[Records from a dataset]
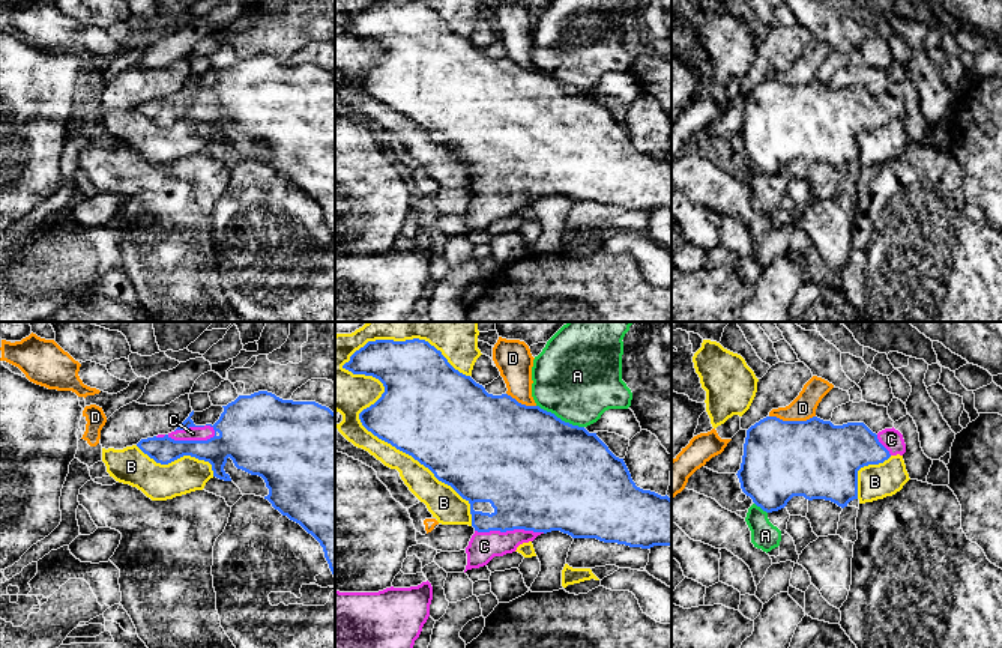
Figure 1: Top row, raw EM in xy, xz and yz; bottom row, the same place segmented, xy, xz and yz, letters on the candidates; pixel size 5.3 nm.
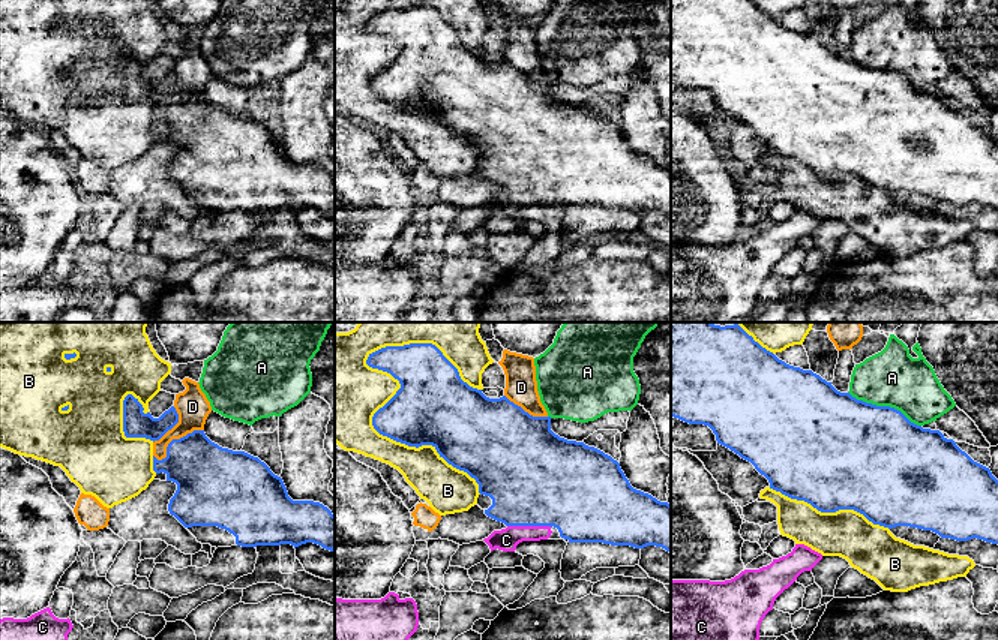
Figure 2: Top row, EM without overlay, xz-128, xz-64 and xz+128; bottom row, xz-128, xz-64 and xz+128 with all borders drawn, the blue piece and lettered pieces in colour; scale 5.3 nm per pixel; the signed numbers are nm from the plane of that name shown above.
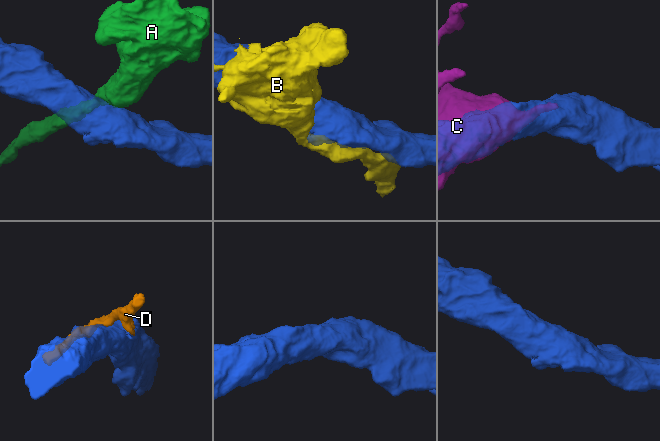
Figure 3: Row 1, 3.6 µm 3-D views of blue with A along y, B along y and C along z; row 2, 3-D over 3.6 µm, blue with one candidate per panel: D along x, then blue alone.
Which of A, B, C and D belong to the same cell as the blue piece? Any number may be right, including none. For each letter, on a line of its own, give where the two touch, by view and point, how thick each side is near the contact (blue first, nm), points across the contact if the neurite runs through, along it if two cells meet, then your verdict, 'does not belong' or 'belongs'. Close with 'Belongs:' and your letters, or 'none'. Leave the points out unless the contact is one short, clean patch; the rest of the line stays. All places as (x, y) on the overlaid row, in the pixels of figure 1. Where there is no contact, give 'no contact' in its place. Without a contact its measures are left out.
A: meets blue in xz at (559, 418); 500 nm thick on the blue side, 480 nm on the other; does not belong
B: meets blue in xz at (371, 432); 400 nm thick on the blue side, 220 nm on the other; does not belong
C: meets blue in xy at (187, 441); 170 nm thick on the blue side, 80 nm on the other; runs through xy (233, 441), (187, 441), (193, 433); belongs
D: meets blue in yz at (792, 421); 420 nm thick on the blue side, 140 nm on the other; border along yz (769, 415), (783, 420), (808, 420), (814, 417); does not belong
Belongs: C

» **EXERCISE OBJECTIVE**:
Return, exactly as written, only those lines that run from the one with "Figure 3: Row" to the last line of the data, both of those lines included.

» **TASK RESULT**:
Figure 3: Row 1, 3.6 µm 3-D views of blue with A along y, B along y and C along z; row 2, 3-D over 3.6 µm, blue with one candidate per panel: D along x, then blue alone.
Which of A, B, C and D belong to the same cell as the blue piece? Any number may be right, including none. For each letter, on a line of its own, give where the two touch, by view and point, how thick each side is near the contact (blue first, nm), points across the contact if the neurite runs through, along it if two cells meet, then your verdict, 'does not belong' or 'belongs'. Close with 'Belongs:' and your letters, or 'none'. Leave the points out unless the contact is one short, clean patch; the rest of the line stays. All places as (x, y) on the overlaid row, in the pixels of figure 1. Where there is no contact, give 'no contact' in its place. Without a contact its measures are left out.
A: meets blue in xz at (559, 418); 500 nm thick on the blue side, 480 nm on the other; does not belong
B: meets blue in xz at (371, 432); 400 nm thick on the blue side, 220 nm on the other; does not belong
C: meets blue in xy at (187, 441); 170 nm thick on the blue side, 80 nm on the other; runs through xy (233, 441), (187, 441), (193, 433); belongs
D: meets blue in yz at (792, 421); 420 nm thick on the blue side, 140 nm on the other; border along yz (769, 415), (783, 420), (808, 420), (814, 417); does not belong
Belongs: C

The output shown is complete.